Hujan, panas, macet, Google maps ngawur, order fiktif, pelanggan yang ramah dan jutek (untung lebih banyak yang ramah), ngantuk dan capek, kesal orderan anyep (istilah ojol yang susah mendapat order).

Terkadang barang yang harus dikirim berat sekali. Belum lagi repotnya mengantar barang ke kantor dan apartemen. Parkir motorku dimana, aku harus menentengnya nun jauh di mata dari parkiran!

Kadang-kadang aku salah tower. Jadi harus rajin bertanya di jalanan! Beberapa waktu yang lalu, gara-gara maps salah, aku kesasar masuk TPU Karet Bivaks ! Oalaaa……! Hahaha…..!

Hanya Tuhanlah andalanku selama dalam perjalanan. Berdoa,menangis, tertawa, teriak, menyanyi sendiri kulakukan di atas soulmate-ku ini. Si Black Sweet Motor Beat hadiah dari teman-teman Stella Duce-ku.

Mereka menghadiahkan motor ini untuk aku mencari nafkah. Karena motor Jupiterku yang lama sering ngadat dan akhirnya turun mesin.  Thanks Sister Stece-ku!

Oh iya. Di setiap jalanan atau parkiran orang-orang selalu memanggilku Pak, Om, Mas, Bang, Engkoh….

Nggak tahu tuh, padahal aku kan manis ya? HahahaHa….
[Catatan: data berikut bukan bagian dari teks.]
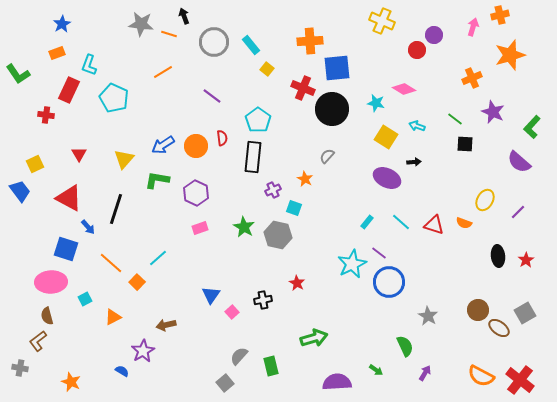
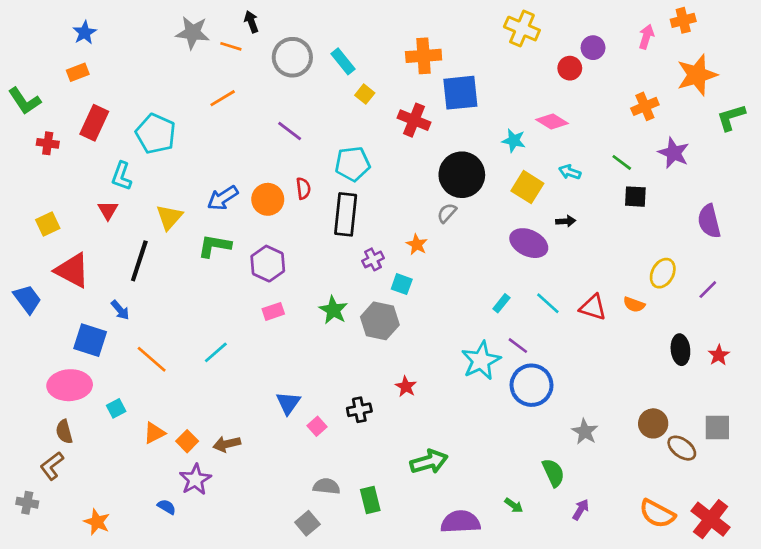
cyan L-shape: (89, 65) -> (122, 176), moved
black circle: (332, 109) -> (462, 175), moved
red cross: (46, 115) -> (48, 143), moved
cyan pentagon: (258, 120) -> (352, 164), turned 30
green L-shape: (532, 127) -> (731, 117), moved, turned 30
purple semicircle: (519, 162) -> (709, 221), turned 35
blue trapezoid: (20, 191) -> (27, 299), moved
red triangle: (69, 198) -> (72, 270), moved
black line: (116, 209) -> (139, 261), moved
orange square: (137, 282) -> (187, 441), moved
gray square: (525, 313) -> (717, 428), turned 30
gray semicircle: (239, 356) -> (327, 486), turned 54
Beberapa hari yang lalu saat parkir di Indomaret di depan Permata Buana, tiba-tiba dari belakang ada yang memanggil aku, “Om!”

Setelah melihatku, “Ehhh, maaf , Bu!” Dia ngacir.

Kupanggil, “Mas, ada apa?”

Ternyata dia mau pinjam korek untuk merokok. Berkat korek apiku, dia bisa merokok. Hahaha!

Banyak kejadian yang seru dalam hidupku. Kunikmati dan kusyukuri semua prosesnya.

Kini aku juga mulai menyalurkan hobi lamaku, memotret dan menulis. Terima kasih, teman-teman MeRasul, karena aku boleh bergabung.

Tak lupa, aku ingin mengucapkan terima kasih untuk setiap orang yang telah banyak membantu keluargaku, dan membantuku menjadi tetap KUAT dan terus POSITIF.

Tuhan berkatilah mereka dan keluarganya. Amin.